[Stored items]
......

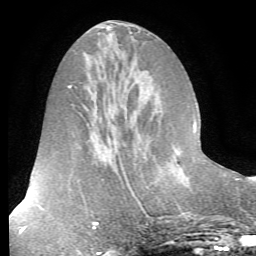
Breast MRI (dynamic contrast-enhanced), one axial slice; slice 27 of 72 in the series (ordered by position); cropped to one breast; dynamic contrast-enhanced series, time point 2 of 7 at this slice position (early post-contrast); 1.5 T; TE 4.2 ms, TR 8.7 ms; 256 × 256 image matrix. Female patient.
Structures marked on this image (semi-automatically segmented with operator editing):
- enhancing-tissue mask used for the functional tumour volume (all voxels passing the contrast-enhancement thresholds inside the analysis volume; usually the tumour): box from (x=203, y=154) to (x=206, y=157) px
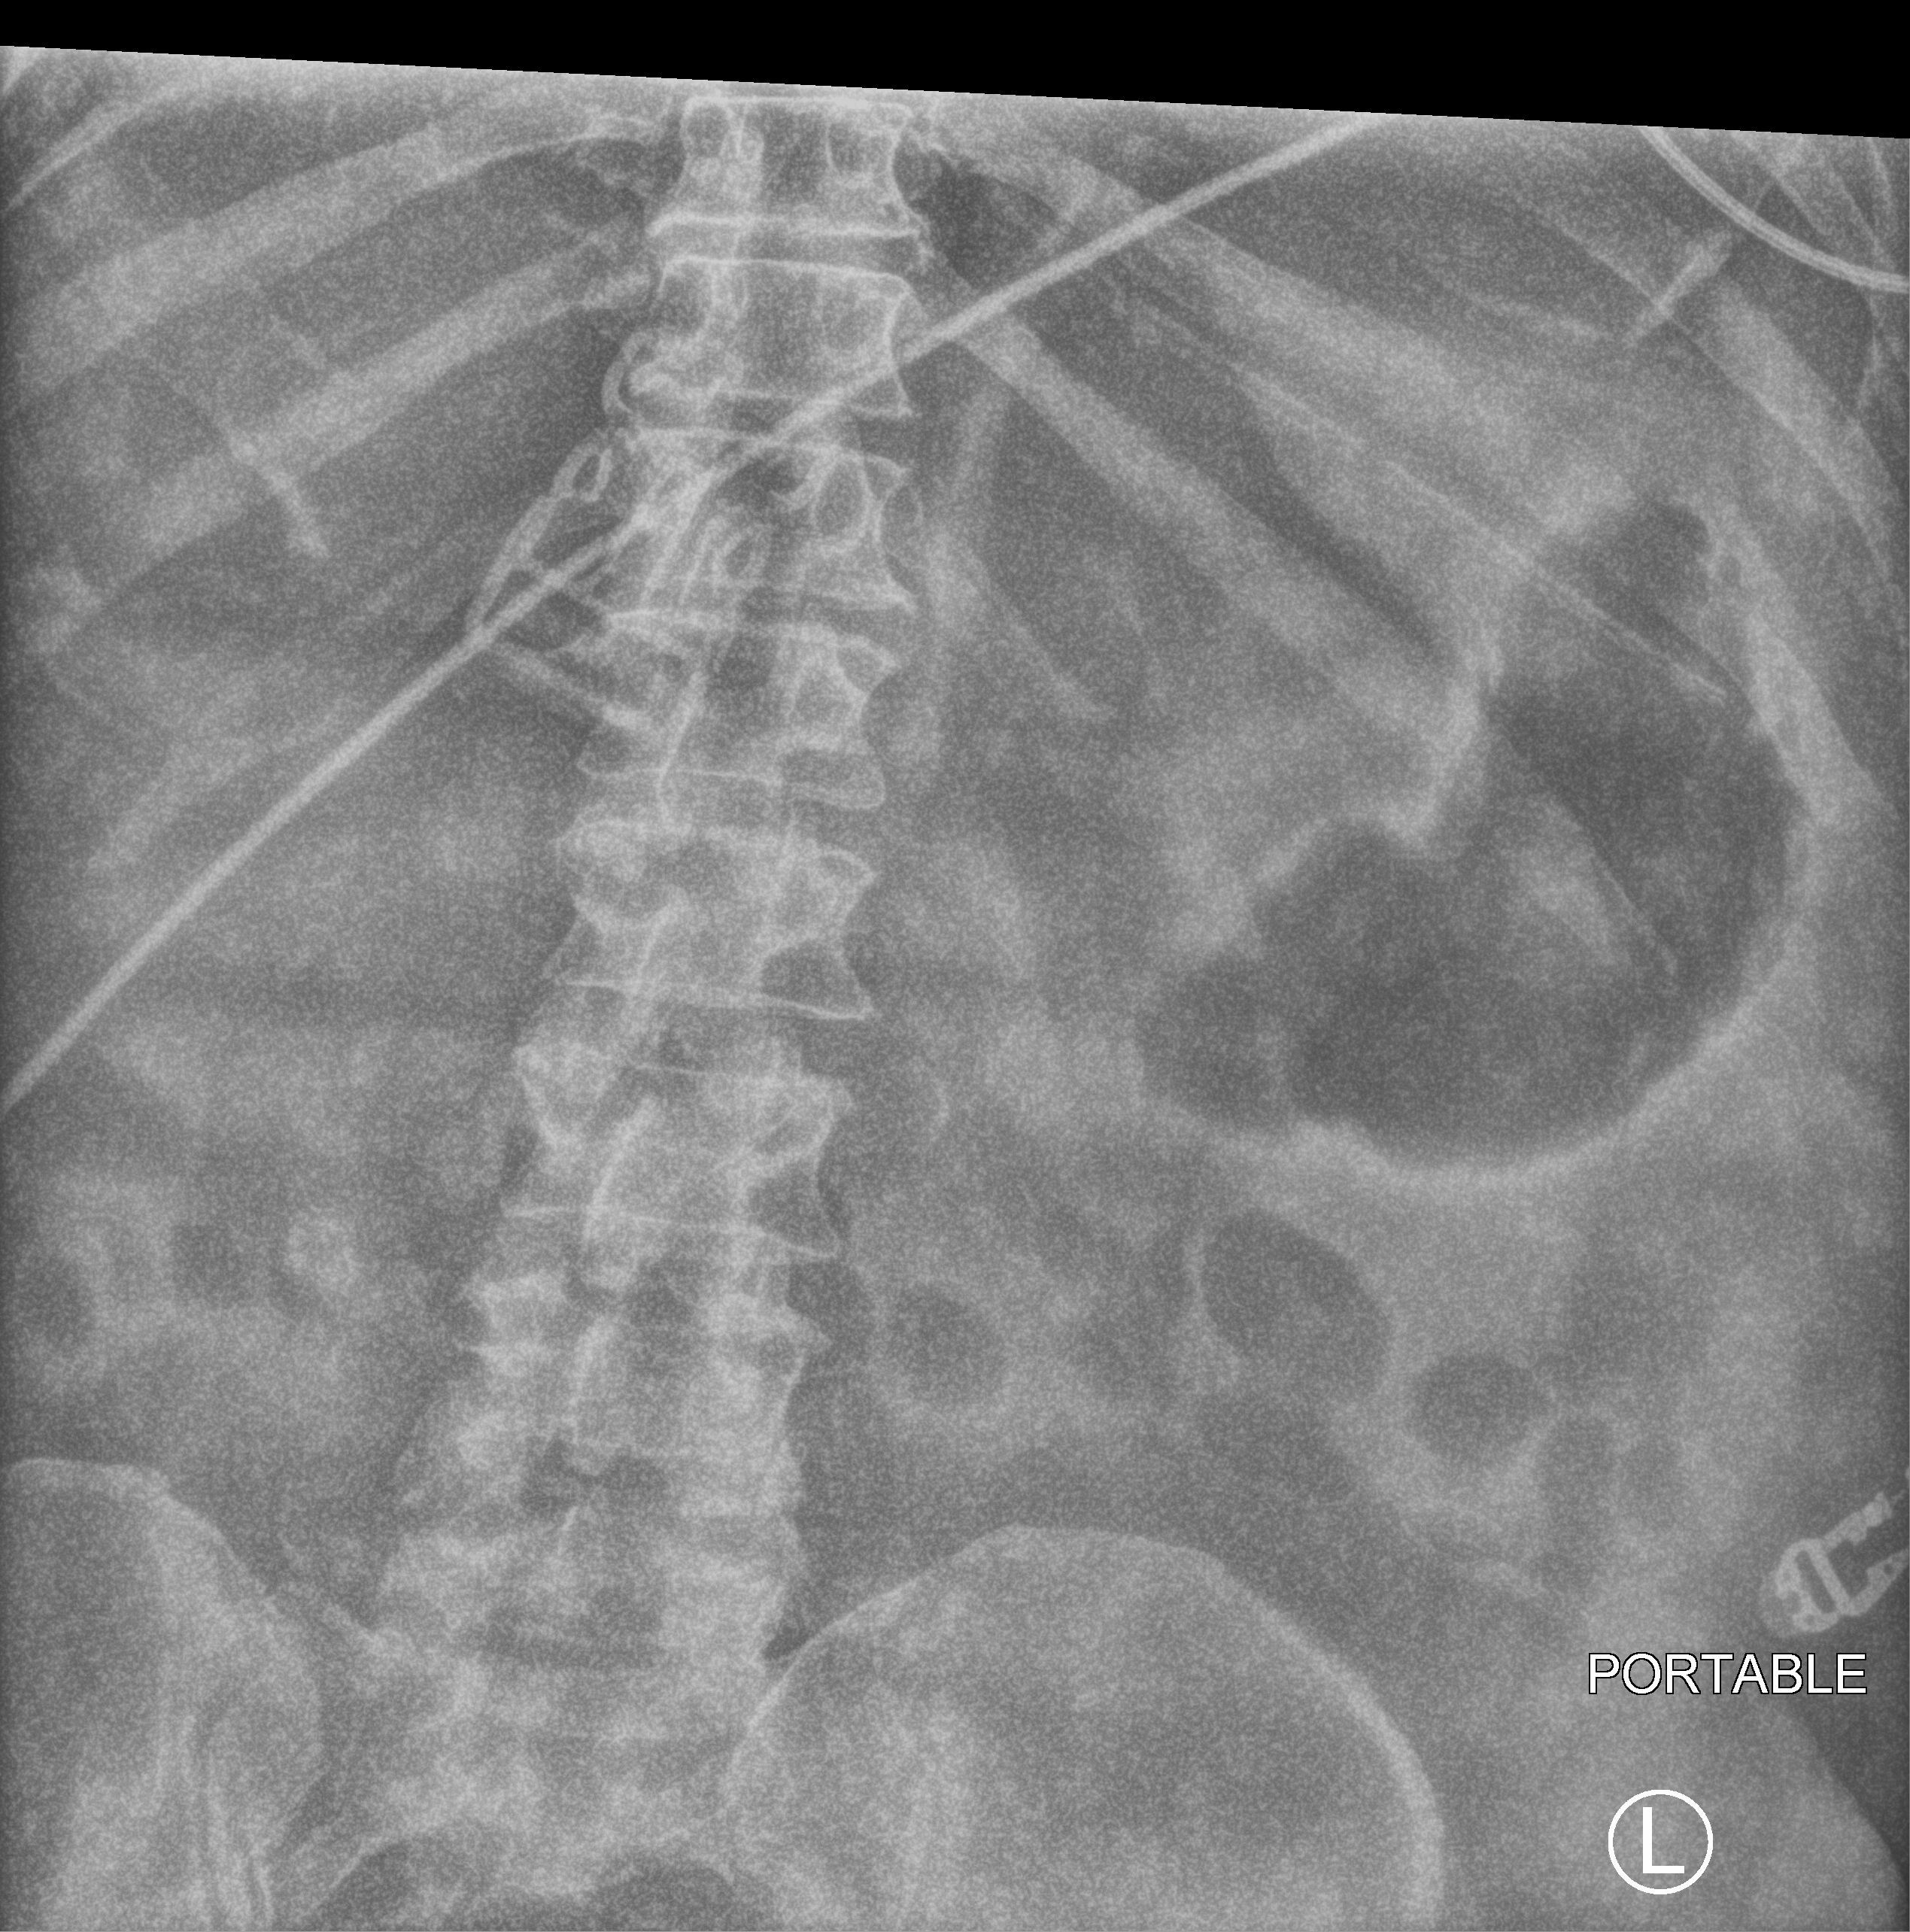
Abdomen X-ray (portable). Patient hospitalised with COVID-19, aged 18–59 years.
Admission-level facts for this patient (not findings on this image; timing relative to this image not recorded):
- mechanically ventilated during this hospital stay: yes
- admitted to intensive care during this hospital stay: yes
- smoking status (admission record): never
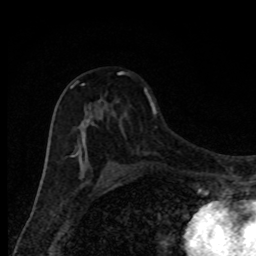
Breast MRI, one axial slice; slice 50 of 80 in the series (ordered by position); cropped to one breast; dynamic contrast-enhanced series, time point 2 of 8 at this slice position (early post-contrast); 1.5 T; TE 4.2 ms, TR 7 ms; 2 mm slice thickness; 256 × 256 image matrix. Female patient.
Structures marked on this image (semi-automatically segmented with operator editing):
- enhancing-tissue mask used for the functional tumour volume (all voxels passing the contrast-enhancement thresholds inside the analysis volume; usually the tumour): bounding box [x1, y1, x2, y2] px = [70, 72, 124, 173]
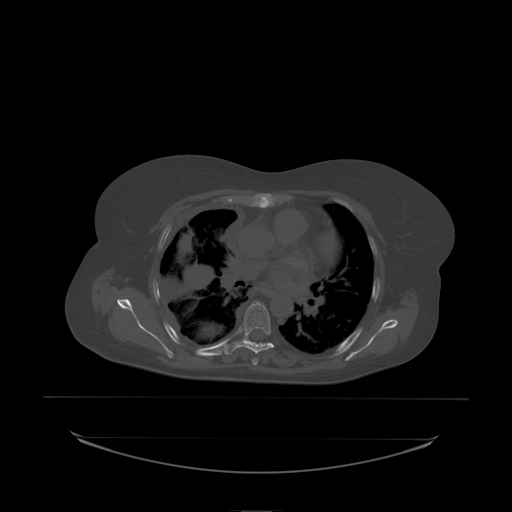
CT including the spine, one axial slice. Position 151 of 242 along the scan axis. Bone window (W 1800 / L 400 HU). 2.5 mm slice thickness. 512 × 512 image matrix, field of view 500 × 500 mm. Female patient, age 53 years. Case-level facts recorded for this patient, not image findings: primary cancer: lung.
Annotated regions visible in this slice (semi-automatically segmented with operator editing):
- T6 vertebra: bounding box (x1, y1, x2, y2) in pixels: (244, 303, 271, 337)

......

Reproduce exactly the lines from the one with "CT including the" through the last line of the entries, keeping both of those lines and nothing else.

Your response →
CT including the spine, one axial slice. Position 151 of 242 along the scan axis. Bone window (W 1800 / L 400 HU). 2.5 mm slice thickness. 512 × 512 image matrix, field of view 500 × 500 mm. Female patient, age 53 years. Case-level facts recorded for this patient, not image findings: primary cancer: lung.
Annotated regions visible in this slice (semi-automatically segmented with operator editing):
- T6 vertebra: bounding box (x1, y1, x2, y2) in pixels: (244, 303, 271, 337)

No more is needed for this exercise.